### Work request a:
Answer these questions about the blade tensioner text:
(i) What is placed between adjoining blade springs to increase the dampening of the blade tensioner?
(ii) Into what are the respective edge parts of the blade springs inserted?
(iii) What creates a damping force when the blade springs repeatedly undergo elastic deformation and return deformation?

### Supplied passage:
"""

Blade tensioner

Abstract

A blade tensioner is configured with a blade shoe provided with a chain sliding face, several plate-spring-like blade springs stacked on the reverse side of the chain sliding face of the blade shoe in order to apply a spring force to the blade shoe, and friction plates provided respectively between adjoining blade springs to increase the dampening of the blade tensioner.

Description

FIELD OF THE INVENTION

[0001] The present invention pertains to a blade tensioner, and particularly to a blade tensioner configured with a blade shoe provided with a chain sliding face and several plate-like blade springs for applying spring force to the blade shoe.

BACKGROUND OF THE INVENTION

[0002] A blade tensioner is often utilized as a tensioner for applying tension to a chain. A conventional tensioner may be configured with a blade shoe provided with a chain sliding face and several plate-spring-like blade springs stacked on the reverse side of the chain sliding face of the blade shoe in order to apply spring force to the blade shoe. Respective edge parts of the blade springs are inserted into slots created at the tip part and the base part of the blade shoe.

[0003] During the operation of the chain, the chain may run while sliding on the chain sliding face of the blade shoe. At this time, a pressing load can be created as the blade shoe and the blade springs are deformed for acting upon the chain, so that constant tension of the chain is maintained. In addition, chord vibrations caused by thrashing of the chain and/or fluctuation of tension may be propagated to the respective blade springs in the blade shoe via the blade shoe. At this time, when the respective blade springs are repeatedly subjected to elastic deformation and return deformation, a damping force can be created as adjoining blade springs slide against each other, and the chord vibrations of the chain are damped.

"""

Saved entries

"""

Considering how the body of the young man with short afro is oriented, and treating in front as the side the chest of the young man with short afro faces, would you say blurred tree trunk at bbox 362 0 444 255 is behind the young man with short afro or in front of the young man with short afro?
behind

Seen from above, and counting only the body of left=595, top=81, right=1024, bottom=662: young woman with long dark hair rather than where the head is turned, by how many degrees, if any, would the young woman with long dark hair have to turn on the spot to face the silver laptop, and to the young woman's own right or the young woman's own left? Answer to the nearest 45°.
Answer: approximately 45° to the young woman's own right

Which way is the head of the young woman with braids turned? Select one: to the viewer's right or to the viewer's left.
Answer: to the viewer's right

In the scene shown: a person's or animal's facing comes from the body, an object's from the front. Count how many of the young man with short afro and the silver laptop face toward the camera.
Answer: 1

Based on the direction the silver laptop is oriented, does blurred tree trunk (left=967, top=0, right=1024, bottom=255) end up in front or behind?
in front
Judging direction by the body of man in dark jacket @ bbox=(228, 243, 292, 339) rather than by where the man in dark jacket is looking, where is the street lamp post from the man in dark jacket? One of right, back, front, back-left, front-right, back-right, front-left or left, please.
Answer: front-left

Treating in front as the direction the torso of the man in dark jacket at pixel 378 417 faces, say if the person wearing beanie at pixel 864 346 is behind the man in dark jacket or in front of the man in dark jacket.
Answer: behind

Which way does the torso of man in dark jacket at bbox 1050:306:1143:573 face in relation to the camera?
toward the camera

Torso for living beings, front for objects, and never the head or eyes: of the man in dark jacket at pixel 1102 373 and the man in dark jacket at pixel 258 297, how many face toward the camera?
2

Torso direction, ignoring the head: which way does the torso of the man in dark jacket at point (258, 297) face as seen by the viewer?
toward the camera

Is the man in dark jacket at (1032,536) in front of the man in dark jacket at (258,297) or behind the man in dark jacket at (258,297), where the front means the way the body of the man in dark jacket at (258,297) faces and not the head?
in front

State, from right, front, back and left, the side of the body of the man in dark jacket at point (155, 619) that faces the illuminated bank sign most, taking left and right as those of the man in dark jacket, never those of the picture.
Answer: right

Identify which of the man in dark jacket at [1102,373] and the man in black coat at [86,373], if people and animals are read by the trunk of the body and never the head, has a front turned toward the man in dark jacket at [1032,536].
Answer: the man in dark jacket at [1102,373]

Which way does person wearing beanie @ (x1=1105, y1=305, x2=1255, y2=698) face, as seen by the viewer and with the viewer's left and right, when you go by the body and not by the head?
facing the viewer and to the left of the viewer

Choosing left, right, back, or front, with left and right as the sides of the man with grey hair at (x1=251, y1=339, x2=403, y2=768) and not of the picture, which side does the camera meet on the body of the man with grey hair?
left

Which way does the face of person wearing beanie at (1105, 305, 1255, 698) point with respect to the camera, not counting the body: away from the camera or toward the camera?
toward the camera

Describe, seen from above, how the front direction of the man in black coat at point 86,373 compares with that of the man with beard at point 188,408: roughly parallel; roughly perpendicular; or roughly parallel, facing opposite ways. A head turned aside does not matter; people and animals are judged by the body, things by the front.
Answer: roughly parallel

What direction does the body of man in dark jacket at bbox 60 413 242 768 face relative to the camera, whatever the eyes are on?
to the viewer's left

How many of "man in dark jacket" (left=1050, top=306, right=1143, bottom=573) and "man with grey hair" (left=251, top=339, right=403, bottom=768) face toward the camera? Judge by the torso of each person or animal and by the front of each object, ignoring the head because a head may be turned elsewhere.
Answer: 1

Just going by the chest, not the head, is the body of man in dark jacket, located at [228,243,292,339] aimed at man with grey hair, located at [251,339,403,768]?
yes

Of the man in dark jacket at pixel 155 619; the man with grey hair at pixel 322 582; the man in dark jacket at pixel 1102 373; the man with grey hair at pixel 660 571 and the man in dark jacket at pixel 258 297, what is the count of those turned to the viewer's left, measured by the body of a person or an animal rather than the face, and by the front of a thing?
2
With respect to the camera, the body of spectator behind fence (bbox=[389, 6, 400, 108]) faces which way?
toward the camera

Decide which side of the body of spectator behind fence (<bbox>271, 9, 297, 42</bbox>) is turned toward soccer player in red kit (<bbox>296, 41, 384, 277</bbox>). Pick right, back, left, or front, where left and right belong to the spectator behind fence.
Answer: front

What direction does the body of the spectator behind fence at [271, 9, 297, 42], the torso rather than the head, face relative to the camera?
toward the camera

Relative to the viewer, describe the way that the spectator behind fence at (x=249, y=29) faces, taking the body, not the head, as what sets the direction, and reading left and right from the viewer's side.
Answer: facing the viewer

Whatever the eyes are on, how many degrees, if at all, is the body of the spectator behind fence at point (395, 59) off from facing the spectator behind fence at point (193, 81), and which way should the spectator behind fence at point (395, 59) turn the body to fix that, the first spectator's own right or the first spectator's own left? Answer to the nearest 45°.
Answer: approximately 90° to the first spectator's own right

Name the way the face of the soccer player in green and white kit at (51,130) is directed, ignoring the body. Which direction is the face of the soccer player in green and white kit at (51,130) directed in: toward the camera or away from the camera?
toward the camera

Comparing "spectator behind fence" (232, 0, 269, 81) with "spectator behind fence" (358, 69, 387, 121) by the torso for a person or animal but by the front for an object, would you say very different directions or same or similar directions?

"""

### Work request b:
Please turn the lines in the records between the line holding "Describe, seen from" and the line holding "Answer: roughly parallel", inclusive, into a Markdown table with the columns Row and Line, leaving out blank lines.

### Worked solution a:
(i) Friction plates.
(ii) Slots created at the tip part and the base part of the blade shoe.
(iii) Adjoining blade springs sliding against each other.

### Worked solution b:
| Row | Line |
|---|---|
| 1 | Describe, seen from above, how the front direction of the man in black coat at point 86,373 compares with that of the man with beard at point 188,408: roughly parallel; roughly perpendicular; or roughly parallel, facing opposite ways. A head turned aside does not matter; people and animals are judged by the body, things by the front. |
| 2 | Answer: roughly parallel |